Supervised learning of a chemistry functional with damped dispersion

Kohn-Sham density functional theory is widely used in chemistry, but no functional can accurately predict the whole range of chemical properties, although recent progress by some doubly hybrid functionals comes close. Here, we optimized a singly hybrid functional called CF22D with higher across-the-board accuracy for chemistry than most of the existing non-doubly hybrid functionals by using a flexible functional form that combines a global hybrid meta-nonseparable gradient approximation that depends on density and occupied orbitals with a damped dispersion term that depends on geometry. We optimized this energy functional by using a large database and performance-triggered iterative supervised training.
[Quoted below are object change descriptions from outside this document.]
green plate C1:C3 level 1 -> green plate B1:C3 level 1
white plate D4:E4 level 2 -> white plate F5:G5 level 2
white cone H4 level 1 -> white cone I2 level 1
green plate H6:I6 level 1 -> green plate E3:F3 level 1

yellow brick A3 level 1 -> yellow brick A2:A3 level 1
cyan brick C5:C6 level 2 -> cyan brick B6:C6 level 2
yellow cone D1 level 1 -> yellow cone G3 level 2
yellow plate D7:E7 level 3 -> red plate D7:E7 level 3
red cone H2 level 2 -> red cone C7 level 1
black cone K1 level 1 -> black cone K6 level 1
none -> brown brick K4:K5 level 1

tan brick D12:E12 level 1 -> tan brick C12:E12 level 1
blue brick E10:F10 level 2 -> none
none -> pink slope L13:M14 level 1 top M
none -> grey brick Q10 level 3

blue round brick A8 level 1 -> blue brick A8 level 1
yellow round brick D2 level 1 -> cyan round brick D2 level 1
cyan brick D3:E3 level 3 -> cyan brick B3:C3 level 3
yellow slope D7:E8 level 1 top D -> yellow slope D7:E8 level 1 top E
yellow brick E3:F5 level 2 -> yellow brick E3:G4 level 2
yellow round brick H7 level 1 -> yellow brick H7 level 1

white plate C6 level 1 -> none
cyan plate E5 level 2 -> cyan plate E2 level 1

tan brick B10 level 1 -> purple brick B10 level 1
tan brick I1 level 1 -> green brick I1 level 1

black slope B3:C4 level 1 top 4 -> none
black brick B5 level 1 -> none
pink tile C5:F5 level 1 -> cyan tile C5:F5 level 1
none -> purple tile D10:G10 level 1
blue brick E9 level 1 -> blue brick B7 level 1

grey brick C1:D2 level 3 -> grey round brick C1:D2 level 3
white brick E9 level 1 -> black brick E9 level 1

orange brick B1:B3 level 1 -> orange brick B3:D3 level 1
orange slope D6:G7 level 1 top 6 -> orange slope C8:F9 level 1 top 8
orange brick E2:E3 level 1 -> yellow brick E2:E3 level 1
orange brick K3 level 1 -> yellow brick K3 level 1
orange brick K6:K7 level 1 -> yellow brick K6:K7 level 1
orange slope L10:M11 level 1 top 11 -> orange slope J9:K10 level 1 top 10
We combined several databases to create a very large, combined database whose use demonstrated the good performance of CF22D on barrier heights, isomerization energies, thermochemistry, noncovalent interactions, radical and nonradical chemistry, small and large systems, simple and complex systems and transition-metal chemistry.

Automated summary

In this study, we optimized a singly hybrid functional called CF22D, which outperforms most existing non-doubly hybrid functionals in terms of accuracy in chemistry. By using a flexible functional form that combines a global hybrid meta-nonseparable gradient approximation with a damped dispersion term, we trained CF22D using a large database and performance-triggered iterative supervised training. The use of a combined database demonstrated CF22D's good performance across various chemical properties and systems.